Chief financial officers in the U.S. and Europe are largely optimistic about sales and earnings for their individual companies through the rest of the year, but rising commodity prices and extreme volatility in the equities markets has most convinced inflation is on the rise and will likely hinder any substantial recovery in the overall economy.

The CFO Outlook survey, conducted last month by Financial Executives International and Baruch College’s Zicklin School of Business, interviewed 228 corporate CFOs based in the U.S., 78 corporate CFOs from Italy and 44 CFOs from France.

The survey found that while U.S. CFOs are slightly more optimistic than their European counterparts, concerns about the impact of raising the debt ceiling and the possibility of a double-dip recession are prompting most to extend their forecasts for the start of a U.S. economic recovery by more than a year to the second half of 2012 or beyond. 

The second quarter CFO Optimism Index for the global economy experienced a decline for U.S. CFOs from the previous quarter (61.70 to 59.40 in Q2), but remained higher than European CFOs, which also dipped (58.90 to 55.10 in Q2). U.S. CFOs’ optimism in their own companies remained consistent with the previous quarter (72), and demonstrated a higher level of confidence in their businesses than did European CFOs (down to 63.20 from Q1’s 66.10). However, the confidence among U.S. CFOs in the U.S. economy weakened.  The index dropped five points from the previous quarter (59.00 from Q1’s 64.10) and dropped below their optimism for the global economy. 

Over the next 12 months, U.S. CFOs are forecasting a 21% increase in their net earnings, an 11% increase in revenue and a 15% increase in capital spending, while CFOs in Europe anticipate more modest increases in revenue and net earnings (6% each) and only a 4% increase in capital spending.

"Globally, CFOs continue to display caution. Inflation concerns and fears about the recovery may further delay new hiring and investing," John Elliott, Dean of the Zicklin School of Business at Baruch College, said in the report. "While U.S. CFOs have high expectations for earnings growth and generally hold a more positive outlook than Europeans about the global economy and the future of their businesses, their declining confidence in the U.S. economy reflects uncertainly."

"Decisions from Congressional leadership and the President will be especially significant for U.S. businesses in the coming months," he added.
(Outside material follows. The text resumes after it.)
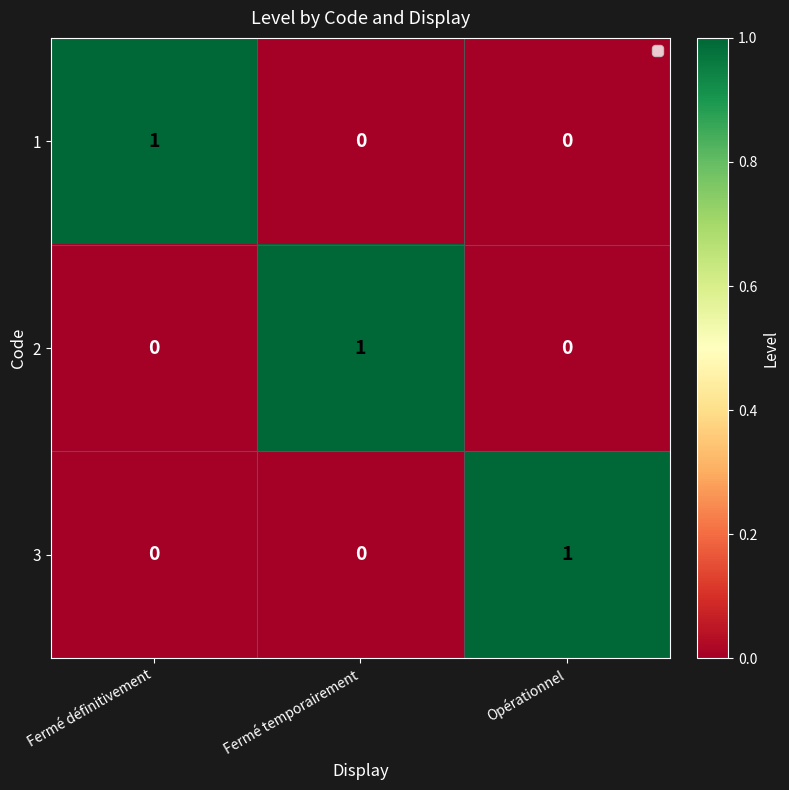

The value of 2 at Fermé temporairement is 1. True or false?

True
Mainly due to rising commodity prices, inflation levels continue to be a major area of concern for CFOs. When asked to rate their inflation concerns on a scale of one to five (with five being the highest level of concern), 70% of U.S. CFOs and 66% of European CFOs selected a three or higher.  The report found that while more than half feel their level of concern was unchanged from last quarter, over a third of both U.S. CFOs (39%) and European CFOs (36%) expressed more concern this quarter.

From a big-picture perspective, the survey discovered that because of these formidable macroeconomic obstacles, a relatively lower number of U.S. CFOs feel the U.S. is in the midst of, or drawing close to, a recovery. Twenty-seven percent of U.S. CFOs believe that a recovery has occurred, and more than half (55%) predict that a recovery will not take place until the second half of 2012 or beyond.

For nearly half of U.S. CFOs (47%), a lowered U.S. unemployment rate was perceived to be the most telling indicator of an economic recovery, which is followed by a rising gross domestic product (GDP) (22%) and a rise in consumer spending (17%).